Work request 1 :: Set down the passage of the SOLIDWORKS properties article verbatim, from "The Problem: Properties" up to and including "table is a mess.".
Work request 2 :: Take the SOLIDWORKS properties article further, picking up right after its final sentence.
*** Opening of Provided text ***
If you do mechanical design for a living, you’ve probably hit this one: you inherit a batch of drawings from another company, or you dig up some files from a few years back. The parts look perfectly fine—until you reference them in a drawing, and the properties fall apart. This post is about a feature I built into my own add-in, TicTools, to deal with exactly that problem: Empty Attribute—in short, a way to delete custom properties in SOLIDWORKS and wipe a legacy file’s properties clean in one click.

The Problem: Properties Living in the Wrong Place

In SOLIDWORKS, part properties actually live in two different places:

  • Custom — these belong to the entire part, regardless of configuration;
  • Configuration Specific — these belong to one specific configuration only.

When a drawing’s BOM or annotations pull in a property, they care about both the name and where it lives. The moment a part has old and new properties mixed together—say, the same “quantity” value stored under Configuration Specific in the old version, but expected under Custom by your current standard—the drawing references get crossed. At best you get wrong values; at worst the whole table is a mess.
*** Close of Provided text ***
*** Opening of Extracted data ***
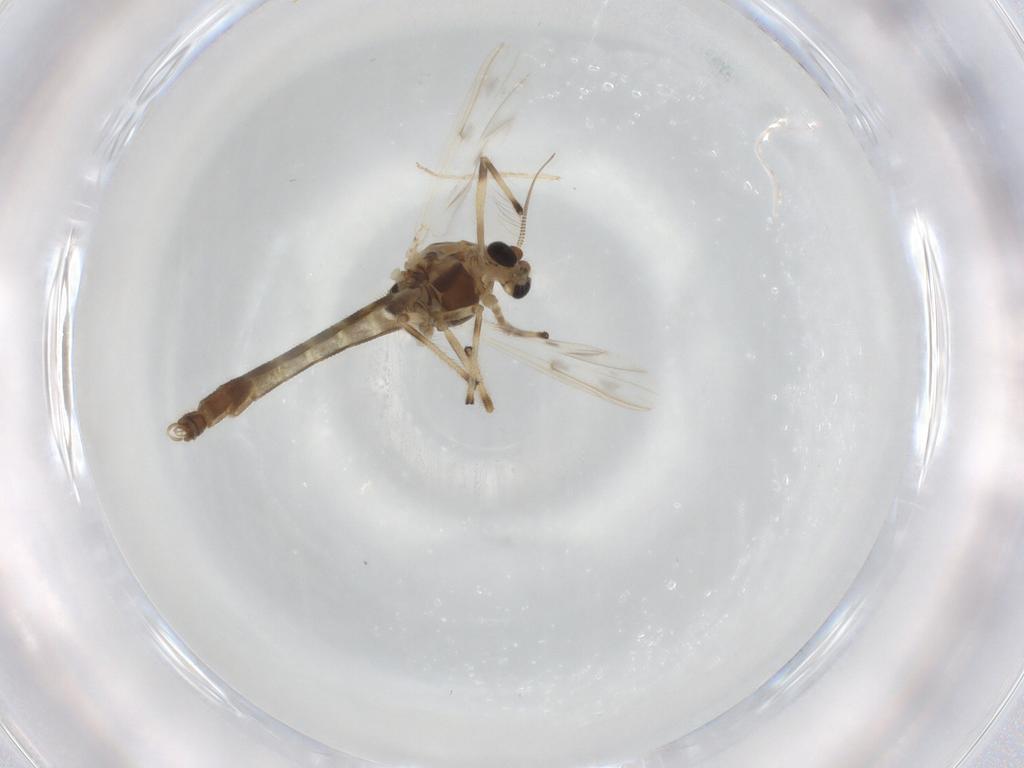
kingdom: Animalia
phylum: Arthropoda
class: Insecta
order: Diptera
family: Chironomidae
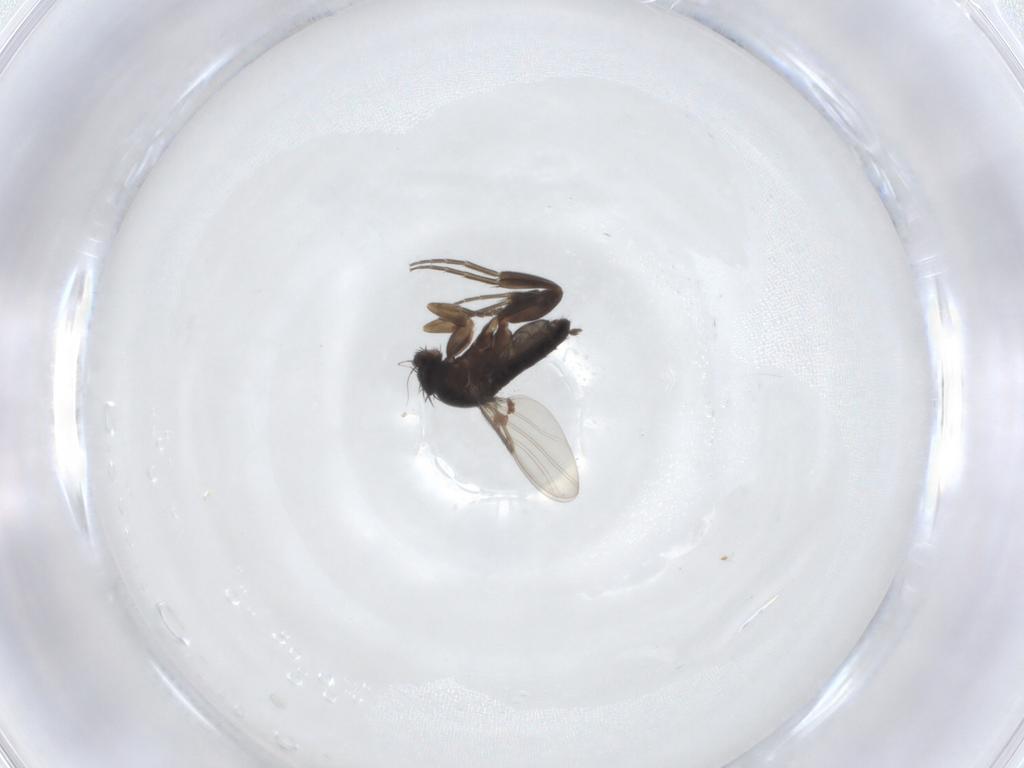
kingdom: Animalia
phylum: Arthropoda
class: Insecta
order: Diptera
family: Phoridae
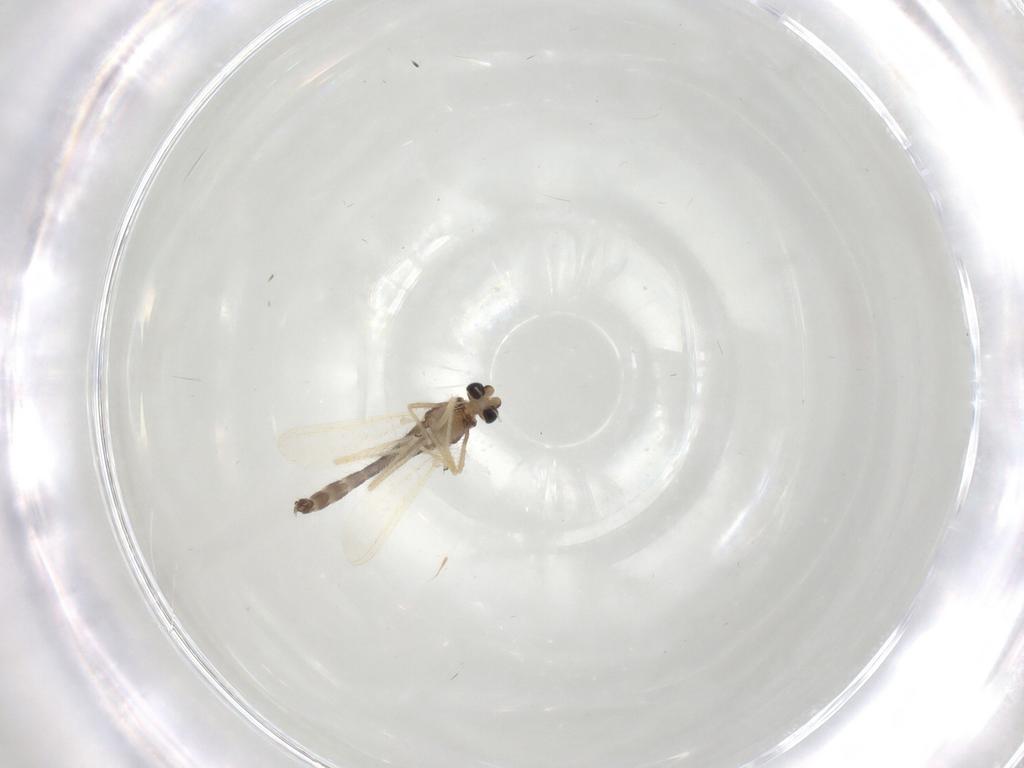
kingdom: Animalia
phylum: Arthropoda
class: Insecta
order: Diptera
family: Chironomidae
*** Close of Extracted data ***
Answer space 1 ::
The Problem: Properties Living in the Wrong Place

In SOLIDWORKS, part properties actually live in two different places:

  • Custom — these belong to the entire part, regardless of configuration;
  • Configuration Specific — these belong to one specific configuration only.

When a drawing’s BOM or annotations pull in a property, they care about both the name and where it lives. The moment a part has old and new properties mixed together—say, the same “quantity” value stored under Configuration Specific in the old version, but expected under Custom by your current standard—the drawing references get crossed. At best you get wrong values; at worst the whole table is a mess.

Answer space 2 ::
This is worth stressing because it’s not just my opinion. SOLIDWORKS’ own documentation explicitly warns against putting the same property in both the Custom and Configuration Specific tabs—the software allows it, but it confuses SOLIDWORKS and shows users misleading information. That’s precisely the trap legacy files fall into.

Two situations make this especially common:

  1. Drawings from outside your company — their naming conventions and storage locations are a completely different system from yours;
  2. Legacy files from before a big standards change — the old property rules differ wildly from today’s, especially the classic “used to be in Configuration Specific, now everything goes under Custom” migration.

My takeaway from experience: rather than patching up a tangle of mixed old-and-new properties, wipe the old ones clean first, then write the new ones back in according to your current standard. A blank slate is the least error-prone starting point. That’s what this feature does.

What It Does: Clear Everything, Keep Only the Whitelist

The logic of Empty Attribute is dead simple, one sentence:

Delete all of the part’s custom properties, keeping only the ones named in the whitelist.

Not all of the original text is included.